Trotzdem können Video-Konferenzen und Webinare den sozialen Aspekt von Präsenzveranstaltungen nicht auffangen. Oft sind es doch die Gespräche, die während der Kaffeepause oder zwischen den Vorträgen geführt werden, die zu neuen Kontakten oder zu Anregungen führen, die dann im eigenen Unternehmen ausprobiert werden. Deshalb glaube ich, dass die Zukunft unserer Veranstaltungen hybrid sein wird. Veranstaltungen werden mit Teilnehmern aus der Region in einem authentischen Rahmen stattfinden und darüber hinaus durch digitale Angebote und Streamings eine größere Reichweite finden als bisher. Bei unserer ecodesign-Konferenz letzten September in Köln ist dies bereits sehr gut gelungen.
Ende des Jahres wird zum neunten Mal den Effizienz-Preis NRW verliehen. Die Bewerbungsphase läuft noch bis zum 2. Juli. Was steht diesmal bei der Auszeichnung im Mittelpunkt? Womit können sich Unternehmen bewerben?

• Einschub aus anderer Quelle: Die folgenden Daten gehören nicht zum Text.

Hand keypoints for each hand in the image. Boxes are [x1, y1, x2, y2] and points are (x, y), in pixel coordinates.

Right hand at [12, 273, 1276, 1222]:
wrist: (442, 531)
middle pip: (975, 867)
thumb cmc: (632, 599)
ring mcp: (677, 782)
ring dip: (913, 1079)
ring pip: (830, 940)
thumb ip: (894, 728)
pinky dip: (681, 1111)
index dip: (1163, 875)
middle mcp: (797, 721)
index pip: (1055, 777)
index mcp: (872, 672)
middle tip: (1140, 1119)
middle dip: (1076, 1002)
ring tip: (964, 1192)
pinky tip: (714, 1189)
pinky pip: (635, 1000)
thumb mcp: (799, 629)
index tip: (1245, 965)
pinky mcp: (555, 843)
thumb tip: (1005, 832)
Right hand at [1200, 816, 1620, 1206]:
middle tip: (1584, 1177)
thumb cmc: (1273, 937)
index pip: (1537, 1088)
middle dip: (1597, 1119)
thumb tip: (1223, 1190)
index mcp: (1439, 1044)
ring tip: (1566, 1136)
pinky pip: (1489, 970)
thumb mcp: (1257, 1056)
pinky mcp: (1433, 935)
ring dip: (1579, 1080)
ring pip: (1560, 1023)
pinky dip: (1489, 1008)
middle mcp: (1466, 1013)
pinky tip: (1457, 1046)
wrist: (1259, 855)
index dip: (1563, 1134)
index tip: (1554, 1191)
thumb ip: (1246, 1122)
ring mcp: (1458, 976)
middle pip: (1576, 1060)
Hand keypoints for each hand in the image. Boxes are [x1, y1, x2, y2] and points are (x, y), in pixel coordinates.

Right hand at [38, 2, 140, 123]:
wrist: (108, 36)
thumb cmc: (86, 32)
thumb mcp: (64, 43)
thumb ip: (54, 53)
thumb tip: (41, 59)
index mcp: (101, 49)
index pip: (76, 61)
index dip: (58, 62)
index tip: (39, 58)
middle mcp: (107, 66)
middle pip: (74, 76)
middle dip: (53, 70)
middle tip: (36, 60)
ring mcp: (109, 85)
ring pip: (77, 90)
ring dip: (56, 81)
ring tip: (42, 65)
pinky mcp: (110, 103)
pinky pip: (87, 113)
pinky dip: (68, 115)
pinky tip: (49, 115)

Im Mittelpunkt des Effizienz-Preises NRW stehen auch dieses Jahr ressourceneffiziente Produkte oder damit verbundene Dienstleistungen aus Nordrhein-Westfalen, die einen Beitrag hin zu einer Circular Economy leisten. Wir hoffen auf noch mehr Produktideen, die wir im täglichen Leben anwenden können. Gebrauchsgüter, die uns helfen, ressourcenschonender zu leben – also weniger Material und Energie verbrauchen. Die feierliche Verleihung wird im Herbst in Köln stattfinden. Wir sind schon gespannt, an welche Unternehmen NRW-Umweltministerin Ursula Heinen-Esser dieses Jahr die Preise verleihen wird. Interessierte Unternehmen können sich jetzt unter www.effizienzpreis-nrw.de bewerben.
Herr Dr. Jahns, vielen Dank für das Gespräch.